------ EXTRACT PROVIDED ------
This study had several limitations. By design it was a registry of unselected patients, and thus there was no randomisation. In addition, the study was confined to patients with a zotarolimus-eluting stent. The non-randomised nature of the study prevented any further analysis of the outcome differences between ITDM and NITDM patients. It should also be noted that the analysis of patients with and without DM enrolled in the E-Five Registry was retrospective in nature.
In conclusion, this study confirmed the safety and effectiveness of the ZES in the treatment coronary artery disease in patients with DM. However, there is clearly a difference in outcomes depending on the treatment regimen, insulin or not. Whether it is the impact of the antecedent duration of diabetes, the insulin therapy itself, the need for insulin therapy or other factors, there is a clear disadvantage to having diabetes, but whether any drug-eluting stent can offset these factors is unclear. Further work is required to define treatment strategies and drug-eluting stent type to bring diabetic outcomes into line with those of non-diabetics.
The authors wish to acknowledge the assistance of Janice Hoettels, PA-C and Colleen Gilbert, PharmD of CommGeniX, LLC and Jane Moore, MS in the preparation of this manuscript.
Funding: This Registry is funded by the Medtronic Bakken Research Center, Medtronic CardioVascular, Inc.
------ EXCERPTED RECORDS ------
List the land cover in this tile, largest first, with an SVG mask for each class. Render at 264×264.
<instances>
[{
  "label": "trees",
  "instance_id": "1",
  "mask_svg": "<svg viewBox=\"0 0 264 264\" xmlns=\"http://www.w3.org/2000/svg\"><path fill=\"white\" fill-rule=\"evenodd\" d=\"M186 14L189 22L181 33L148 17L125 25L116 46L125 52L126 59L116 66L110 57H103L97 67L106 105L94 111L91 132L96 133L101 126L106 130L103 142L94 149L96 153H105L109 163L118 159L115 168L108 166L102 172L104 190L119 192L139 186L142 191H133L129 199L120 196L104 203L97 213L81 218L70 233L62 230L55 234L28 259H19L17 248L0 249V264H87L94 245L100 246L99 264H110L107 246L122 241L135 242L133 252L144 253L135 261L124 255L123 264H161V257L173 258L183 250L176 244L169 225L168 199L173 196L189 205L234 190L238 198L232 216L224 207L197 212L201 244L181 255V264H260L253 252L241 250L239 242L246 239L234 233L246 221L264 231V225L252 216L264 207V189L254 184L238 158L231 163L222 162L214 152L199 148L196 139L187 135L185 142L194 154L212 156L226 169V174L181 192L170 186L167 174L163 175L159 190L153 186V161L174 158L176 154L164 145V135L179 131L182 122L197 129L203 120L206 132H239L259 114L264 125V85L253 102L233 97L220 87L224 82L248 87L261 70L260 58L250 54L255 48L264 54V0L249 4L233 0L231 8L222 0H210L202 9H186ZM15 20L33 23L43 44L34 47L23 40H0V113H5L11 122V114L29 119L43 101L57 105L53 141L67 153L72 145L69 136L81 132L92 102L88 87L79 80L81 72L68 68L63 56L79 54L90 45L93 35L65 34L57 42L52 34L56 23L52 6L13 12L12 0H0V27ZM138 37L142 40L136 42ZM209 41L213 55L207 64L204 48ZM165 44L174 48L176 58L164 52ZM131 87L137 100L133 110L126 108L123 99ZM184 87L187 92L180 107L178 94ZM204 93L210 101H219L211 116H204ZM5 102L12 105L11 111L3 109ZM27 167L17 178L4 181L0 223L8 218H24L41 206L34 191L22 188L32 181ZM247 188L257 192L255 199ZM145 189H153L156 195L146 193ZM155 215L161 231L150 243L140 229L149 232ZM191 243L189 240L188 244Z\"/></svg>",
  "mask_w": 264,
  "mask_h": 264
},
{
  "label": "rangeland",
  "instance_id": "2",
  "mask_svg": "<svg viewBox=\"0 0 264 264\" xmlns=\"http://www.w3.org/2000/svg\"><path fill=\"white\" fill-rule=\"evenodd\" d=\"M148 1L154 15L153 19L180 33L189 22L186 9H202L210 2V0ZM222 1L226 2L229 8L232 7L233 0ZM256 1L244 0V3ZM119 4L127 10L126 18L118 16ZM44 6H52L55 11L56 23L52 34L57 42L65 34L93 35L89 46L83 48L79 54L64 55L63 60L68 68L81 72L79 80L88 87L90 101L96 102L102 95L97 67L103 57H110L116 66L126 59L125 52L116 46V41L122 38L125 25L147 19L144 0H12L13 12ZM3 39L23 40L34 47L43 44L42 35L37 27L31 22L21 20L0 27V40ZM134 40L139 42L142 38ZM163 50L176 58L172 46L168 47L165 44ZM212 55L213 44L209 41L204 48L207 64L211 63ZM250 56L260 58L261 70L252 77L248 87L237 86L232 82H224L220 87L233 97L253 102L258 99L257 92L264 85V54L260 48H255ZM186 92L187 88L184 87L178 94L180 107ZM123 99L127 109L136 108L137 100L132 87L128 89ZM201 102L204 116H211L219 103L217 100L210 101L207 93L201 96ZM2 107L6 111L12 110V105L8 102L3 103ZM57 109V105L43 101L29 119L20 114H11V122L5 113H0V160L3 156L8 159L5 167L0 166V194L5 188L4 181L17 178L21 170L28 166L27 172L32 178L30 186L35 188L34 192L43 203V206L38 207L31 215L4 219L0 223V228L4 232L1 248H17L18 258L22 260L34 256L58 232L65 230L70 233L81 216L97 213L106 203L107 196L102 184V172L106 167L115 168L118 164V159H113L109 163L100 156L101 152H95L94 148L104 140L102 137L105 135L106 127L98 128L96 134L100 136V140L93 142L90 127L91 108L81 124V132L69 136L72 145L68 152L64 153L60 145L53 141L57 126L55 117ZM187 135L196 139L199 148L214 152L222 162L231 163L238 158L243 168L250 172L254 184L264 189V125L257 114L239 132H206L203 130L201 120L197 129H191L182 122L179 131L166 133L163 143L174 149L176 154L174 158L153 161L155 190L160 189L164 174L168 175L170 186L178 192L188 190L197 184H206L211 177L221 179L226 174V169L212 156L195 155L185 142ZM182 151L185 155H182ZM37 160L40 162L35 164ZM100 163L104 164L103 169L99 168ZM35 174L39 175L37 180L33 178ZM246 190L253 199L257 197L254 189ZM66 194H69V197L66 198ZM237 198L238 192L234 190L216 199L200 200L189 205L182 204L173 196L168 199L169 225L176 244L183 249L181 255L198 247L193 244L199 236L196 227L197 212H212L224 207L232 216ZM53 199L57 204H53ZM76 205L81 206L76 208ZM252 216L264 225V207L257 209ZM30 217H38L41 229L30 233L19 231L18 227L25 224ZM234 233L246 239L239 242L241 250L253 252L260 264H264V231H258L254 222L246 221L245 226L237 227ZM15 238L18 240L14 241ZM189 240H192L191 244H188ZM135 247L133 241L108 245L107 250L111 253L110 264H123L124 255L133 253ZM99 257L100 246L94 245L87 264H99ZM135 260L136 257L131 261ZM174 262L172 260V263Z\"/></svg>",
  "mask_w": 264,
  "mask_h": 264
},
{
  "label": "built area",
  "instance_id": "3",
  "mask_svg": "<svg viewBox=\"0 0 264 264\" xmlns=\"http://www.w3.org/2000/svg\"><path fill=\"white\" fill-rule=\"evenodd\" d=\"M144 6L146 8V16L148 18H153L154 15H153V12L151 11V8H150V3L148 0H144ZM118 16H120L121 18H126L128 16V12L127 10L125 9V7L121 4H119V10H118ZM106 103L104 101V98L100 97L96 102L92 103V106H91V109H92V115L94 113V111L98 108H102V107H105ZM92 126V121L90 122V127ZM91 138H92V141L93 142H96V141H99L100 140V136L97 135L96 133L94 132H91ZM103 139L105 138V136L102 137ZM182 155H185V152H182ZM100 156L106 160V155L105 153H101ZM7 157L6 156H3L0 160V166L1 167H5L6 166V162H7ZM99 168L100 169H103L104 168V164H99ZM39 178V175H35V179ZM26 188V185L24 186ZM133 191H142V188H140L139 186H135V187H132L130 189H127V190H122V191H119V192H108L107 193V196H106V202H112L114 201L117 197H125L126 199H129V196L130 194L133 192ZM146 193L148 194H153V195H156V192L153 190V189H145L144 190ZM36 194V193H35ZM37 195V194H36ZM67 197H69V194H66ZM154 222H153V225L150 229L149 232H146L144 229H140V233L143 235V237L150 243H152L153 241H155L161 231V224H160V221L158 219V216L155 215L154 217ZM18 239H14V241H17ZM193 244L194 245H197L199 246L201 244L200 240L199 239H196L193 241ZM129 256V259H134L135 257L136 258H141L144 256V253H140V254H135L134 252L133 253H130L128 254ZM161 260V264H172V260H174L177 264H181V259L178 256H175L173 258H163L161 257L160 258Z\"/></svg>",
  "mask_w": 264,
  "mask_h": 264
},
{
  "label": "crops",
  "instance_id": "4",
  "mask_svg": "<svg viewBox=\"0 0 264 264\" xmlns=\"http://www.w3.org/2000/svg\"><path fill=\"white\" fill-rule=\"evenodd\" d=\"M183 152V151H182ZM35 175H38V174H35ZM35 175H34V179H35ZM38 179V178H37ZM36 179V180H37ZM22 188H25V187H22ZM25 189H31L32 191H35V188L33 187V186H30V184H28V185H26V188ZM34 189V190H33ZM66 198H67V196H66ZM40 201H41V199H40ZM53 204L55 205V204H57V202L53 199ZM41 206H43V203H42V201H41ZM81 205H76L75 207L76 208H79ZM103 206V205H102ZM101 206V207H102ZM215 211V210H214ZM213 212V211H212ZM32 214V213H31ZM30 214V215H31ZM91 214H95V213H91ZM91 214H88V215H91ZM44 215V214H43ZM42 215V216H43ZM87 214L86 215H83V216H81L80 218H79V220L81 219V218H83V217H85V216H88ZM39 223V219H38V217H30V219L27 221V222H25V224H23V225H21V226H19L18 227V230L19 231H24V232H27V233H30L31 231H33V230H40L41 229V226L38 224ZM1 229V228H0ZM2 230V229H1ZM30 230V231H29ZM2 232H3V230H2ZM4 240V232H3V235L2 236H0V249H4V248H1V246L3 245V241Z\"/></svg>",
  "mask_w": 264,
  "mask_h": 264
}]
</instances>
------
- _ACTIVITY A_
Using the E-Five Registry passage, decide whether each statement agrees with it: (i) patients in the study were randomized; (ii) the Medtronic Bakken Research Center funds the registry; (iii) the analysis of patients with and without DM was prospective. Answer yes or no for each and quote the words from the passage that decide it.
- _ACTIVITY B_
Carry on the E-Five Registry passage from its last line.

- _EXERCISE OUTPUT A_
(i) No: "By design it was a registry of unselected patients, and thus there was no randomisation."
(ii) Yes: "This Registry is funded by the Medtronic Bakken Research Center, Medtronic CardioVascular, Inc."
(iii) No: "the analysis of patients with and without DM enrolled in the E-Five Registry was retrospective in nature."

- _EXERCISE OUTPUT B_
Competing interests: AKJ, CL, ITM and MTR have served as consultants to Medtronic, Inc. MTR has received research/grant support from Medtronic, Inc and since this paper was written has become VP Medical Affairs, Coronary & Peripheral Division, Medtronic, Inc. JM is a stockholder and employee of Medtronic, Inc. CL has served as a consultant for Angio Score Ltd. ITM has served as an advisory board member for Boston Scientific; MTR has served as a consultant to Abbott Vascular, Cordis Corporation, JenaValve Technology, GmbH, Lombard Medical Technologies plc and Volcano and has received research/grant support from Abbott Vascular, Boston Scientific, CardioBridge GmbH, and Cordis Corporation.
Patient consent: Obtained.
Ethics approval: This study was conducted with the approval of the local ethics committees from the 188 centres participating in this Registry.
Provenance and peer review: Not commissioned; externally peer reviewed.